Data provided:
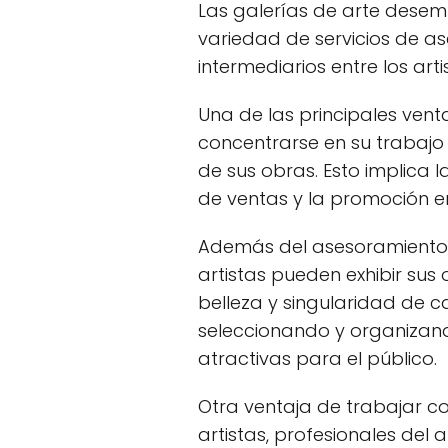
Las galerías de arte dese
variedad de servicios de as
intermediarios entre los art
Una de las principales ven
concentrarse en su trabajo 
de sus obras. Esto implica l
de ventas y la promoción e
Además del asesoramiento y
artistas pueden exhibir sus
belleza y singularidad de c
seleccionando y organizand
atractivas para el público.
Otra ventaja de trabajar c
artistas, profesionales del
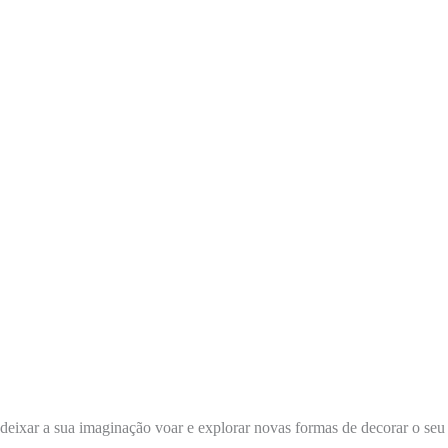
 deixar a sua imaginação voar e explorar novas formas de decorar o se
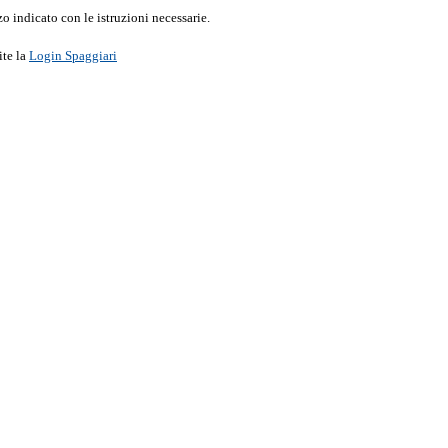
o indicato con le istruzioni necessarie.
ite la
Login Spaggiari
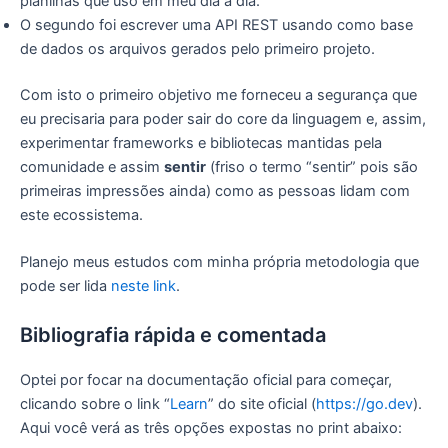
planilhas que uso em meu dia a dia.
O segundo foi escrever uma API REST usando como base
de dados os arquivos gerados pelo primeiro projeto.
Com isto o primeiro objetivo me forneceu a segurança que
eu precisaria para poder sair do core da linguagem e, assim,
experimentar frameworks e bibliotecas mantidas pela
comunidade e assim
sentir
(friso o termo “sentir” pois são
primeiras impressões ainda) como as pessoas lidam com
este ecossistema.
Planejo meus estudos com minha própria metodologia que
pode ser lida
neste link
.
Bibliografia rápida e comentada
Optei por focar na documentação oficial para começar,
clicando sobre o link “
Learn
” do site oficial (
https://go.dev
).
Aqui você verá as três opções expostas no print abaixo:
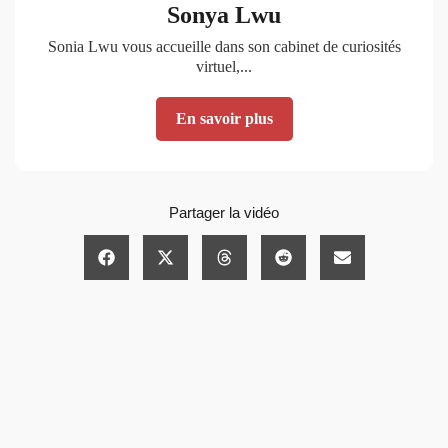
Sonya Lwu
Sonia Lwu vous accueille dans son cabinet de curiosités
virtuel,...
En savoir plus
Partager la vidéo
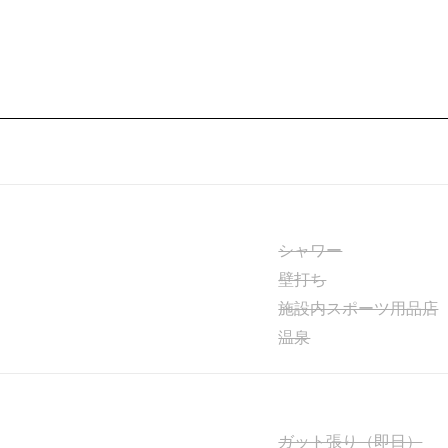
シャワー
壁打ち
施設内スポーツ用品店
温泉
ガット張り（即日）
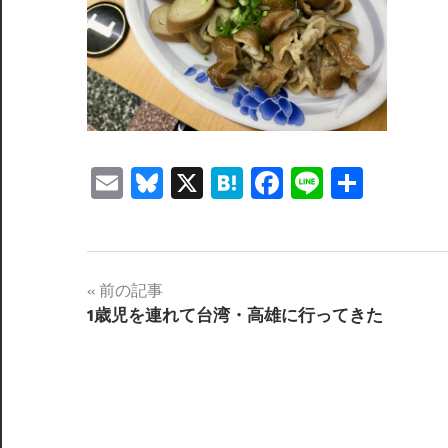
Email
Bluesky
X
Hatena
Facebook
Line
共
有
投
前の記事
1歳児を連れて台湾・高雄に行ってきた
稿
ナ
ビ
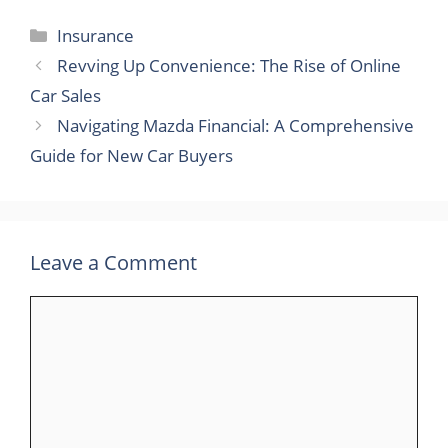
Categories
Insurance
Revving Up Convenience: The Rise of Online
Car Sales
Navigating Mazda Financial: A Comprehensive
Guide for New Car Buyers
Leave a Comment
Comment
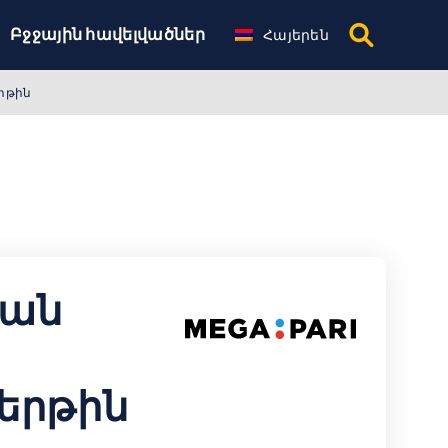
Բջջային հավելվածներ
Հայերեն
րթին
յան
երթին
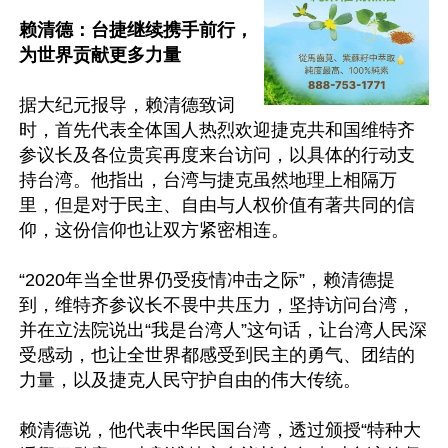
赖清德：台捷继续携手前行，
为世界贡献更多力量
据大纪元报导，赖清德致词
时，首先代表全体国人热烈欢迎捷克共和国维特齐
参议长及各位贵宾再度来台访问，以具体的行动支
持台湾。他指出，台湾与捷克虽然地理上相隔万
里，但是对于民主、自由与人权价值有著共同的信
仰，这份信仰也让双方紧密相连。

“2020年当全世界仍受疫情冲击之际”，赖清德提
到，维特齐参议长不畏中共压力，坚持访问台湾，
并在立法院说出“我是台湾人”这句话，让台湾人民深
受感动，也让全世界都感受到民主的勇气、团结的
力量，以及捷克人民守护自由的伟大传统。

赖清德说，他代表中华民国台湾，透过颁授“特种大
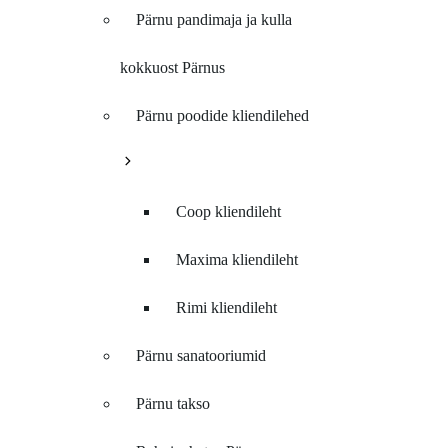
Pärnu pandimaja ja kulla
kokkuost Pärnus
Pärnu poodide kliendilehed
Coop kliendileht
Maxima kliendileht
Rimi kliendileht
Pärnu sanatooriumid
Pärnu takso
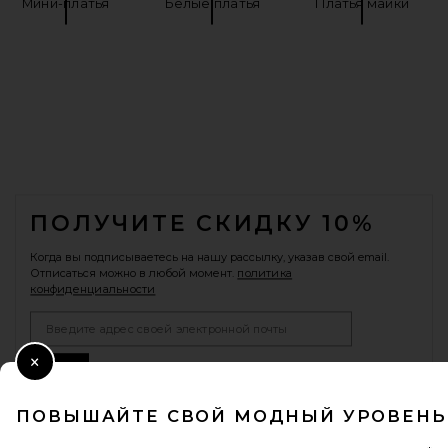
Мини-платья
Белые платья
Платья майки
FOOTER
ПОЛУЧИТЕ СКИДКУ 10%
Когда вы подписываетесь на нашу рассылку, указав свой email.
Отписаться можно в любой момент.
политика
конфиденциальности
Email Address
Sign Up
Close Modal
ПОВЫШАЙТЕ СВОЙ МОДНЫЙ УРОВЕНЬ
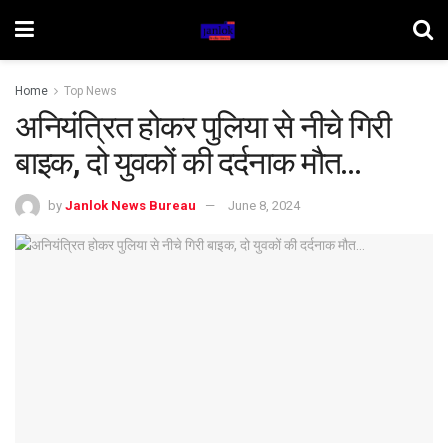
Home
Top News
अनियंत्रित होकर पुलिया से नीचे गिरी
बाइक, दो युवकों की दर्दनाक मौत…
by
Janlok News Bureau
June 8, 2024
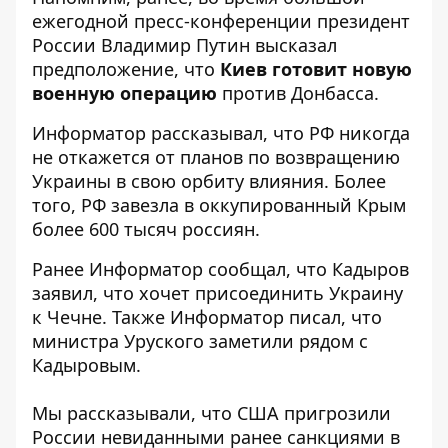
ежегодной пресс-конференции президент
России Владимир Путин высказал
предположение, что
Киев готовит новую
военную операцию
против Донбасса.
Информатор рассказывал, что
РФ никогда
не откажется от планов по возвращению
Украины в свою орбиту влияния. Более
того,
РФ завезла в оккупированный Крым
более
600 тысяч россиян.
Ранее
Информатор
сообщал, что
Кадыров
заявил, что хочет присоединить Украину
к Чечне. Также
Информатор
писал, что
министра
Уруского заметили рядом с
Кадыровым
.
Мы рассказывали, что
США пригрозили
России невиданными ранее санкциями
в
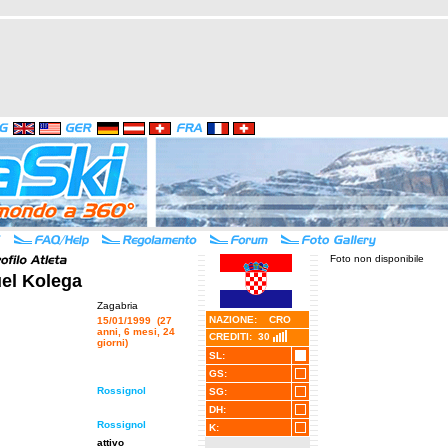
Foto non disponibile
el Kolega
Zagabria
NAZIONE: CRO
15/01/1999 (27
anni, 6 mesi, 24
CREDITI: 30
giorni)
SL:
GS:
Rossignol
SG:
DH:
Rossignol
K:
attivo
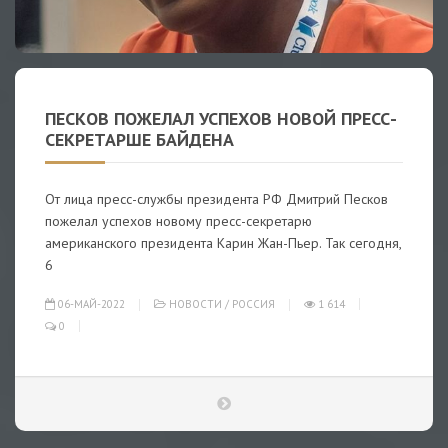
ПЕСКОВ ПОЖЕЛАЛ УСПЕХОВ НОВОЙ ПРЕСС-
СЕКРЕТАРШЕ БАЙДЕНА
От лица пресс-службы президента РФ Дмитрий Песков
пожелал успехов новому пресс-секретарю
американского президента Карин Жан-Пьер. Так сегодня,
6
06-МАЙ-2022
НОВОСТИ
/
РОССИЯ
1 614
0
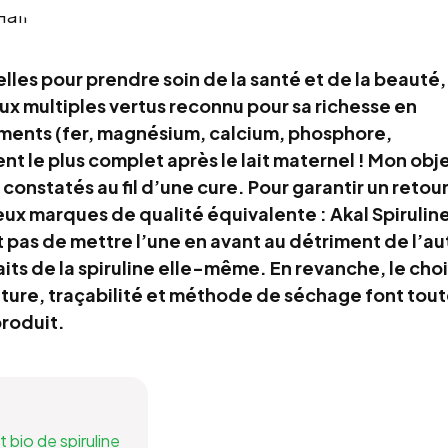
lles pour prendre soin de la santé et de la beauté, 
aux multiples vertus reconnu pour sa richesse en
éments (fer, magnésium, calcium, phosphore,
t le plus complet après le lait maternel ! Mon obje
 constatés au fil d’une cure. Pour garantir un retou
deux marques de qualité équivalente : Akal Spiruline
 pas de mettre l’une en avant au détriment de l’au
aits de la spiruline elle-même. En revanche, le cho
lture, traçabilité et méthode de séchage font tout
produit.
 bio de spiruline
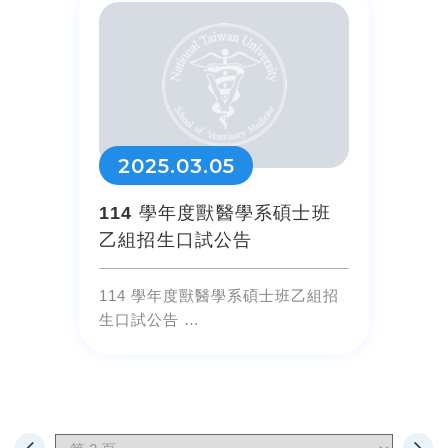
2025.03.05
114 學年度獸醫學系碩士班
乙組招生口試公告
114 學年度獸醫學系碩士班乙組招
生口試公告
(主修基礎動物醫學 618)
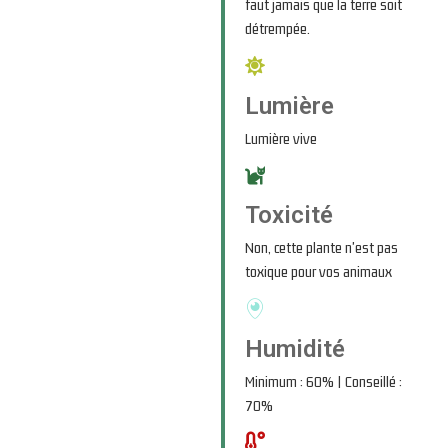
faut jamais que la terre soit
détrempée.
Lumière
Lumière vive
Toxicité
Non, cette plante n'est pas
toxique pour vos animaux
Humidité
Minimum : 60% | Conseillé :
70%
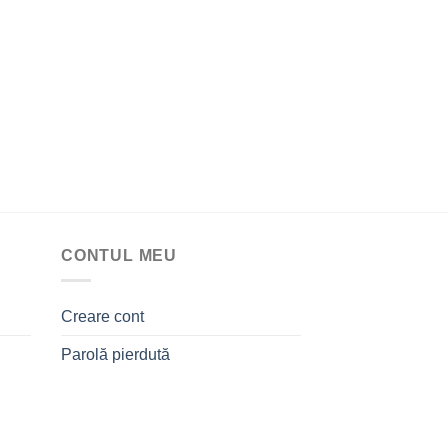
CONTUL MEU
Creare cont
Parolă pierdută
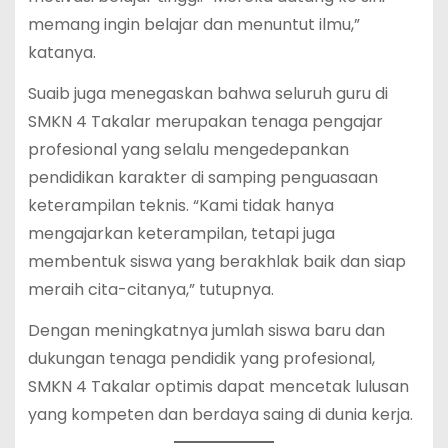
memang ingin belajar dan menuntut ilmu,”
katanya.
Suaib juga menegaskan bahwa seluruh guru di
SMKN 4 Takalar merupakan tenaga pengajar
profesional yang selalu mengedepankan
pendidikan karakter di samping penguasaan
keterampilan teknis. “Kami tidak hanya
mengajarkan keterampilan, tetapi juga
membentuk siswa yang berakhlak baik dan siap
meraih cita-citanya,” tutupnya.
Dengan meningkatnya jumlah siswa baru dan
dukungan tenaga pendidik yang profesional,
SMKN 4 Takalar optimis dapat mencetak lulusan
yang kompeten dan berdaya saing di dunia kerja.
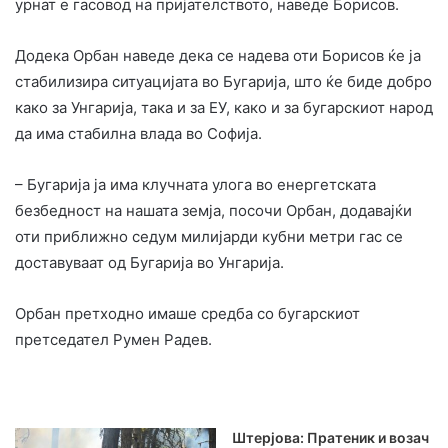
урнат е гасовод на пријателството, наведе Борисов.
Додека Орбан наведе дека се надева оти Борисов ќе ја
стабилизира ситуацијата во Бугарија, што ќе биде добро
како за Унгарија, така и за ЕУ, како и за бугарскиот народ
да има стабилна влада во Софија.
– Бугарија ја има клучната улога во енергетската
безбедност на нашата земја, посочи Орбан, додавајќи
оти приближно седум милијарди кубни метри гас се
доставуваат од Бугарија во Унгарија.
Орбан претходно имаше средба со бугарскиот
претседател Румен Радев.
Штерјова: Пратеник и возач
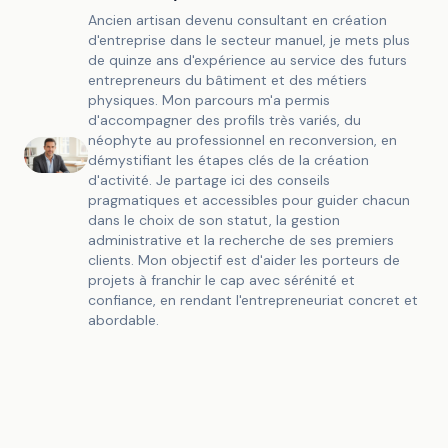
Ancien artisan devenu consultant en création
d'entreprise dans le secteur manuel, je mets plus
de quinze ans d'expérience au service des futurs
entrepreneurs du bâtiment et des métiers
physiques. Mon parcours m'a permis
d'accompagner des profils très variés, du
néophyte au professionnel en reconversion, en
démystifiant les étapes clés de la création
d'activité. Je partage ici des conseils
pragmatiques et accessibles pour guider chacun
dans le choix de son statut, la gestion
administrative et la recherche de ses premiers
clients. Mon objectif est d'aider les porteurs de
projets à franchir le cap avec sérénité et
confiance, en rendant l'entrepreneuriat concret et
abordable.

Required work: The answer must be every line from the records above that contains "assim".

Task response:
eu precisaria para poder sair do core da linguagem e, assim,
comunidade e assim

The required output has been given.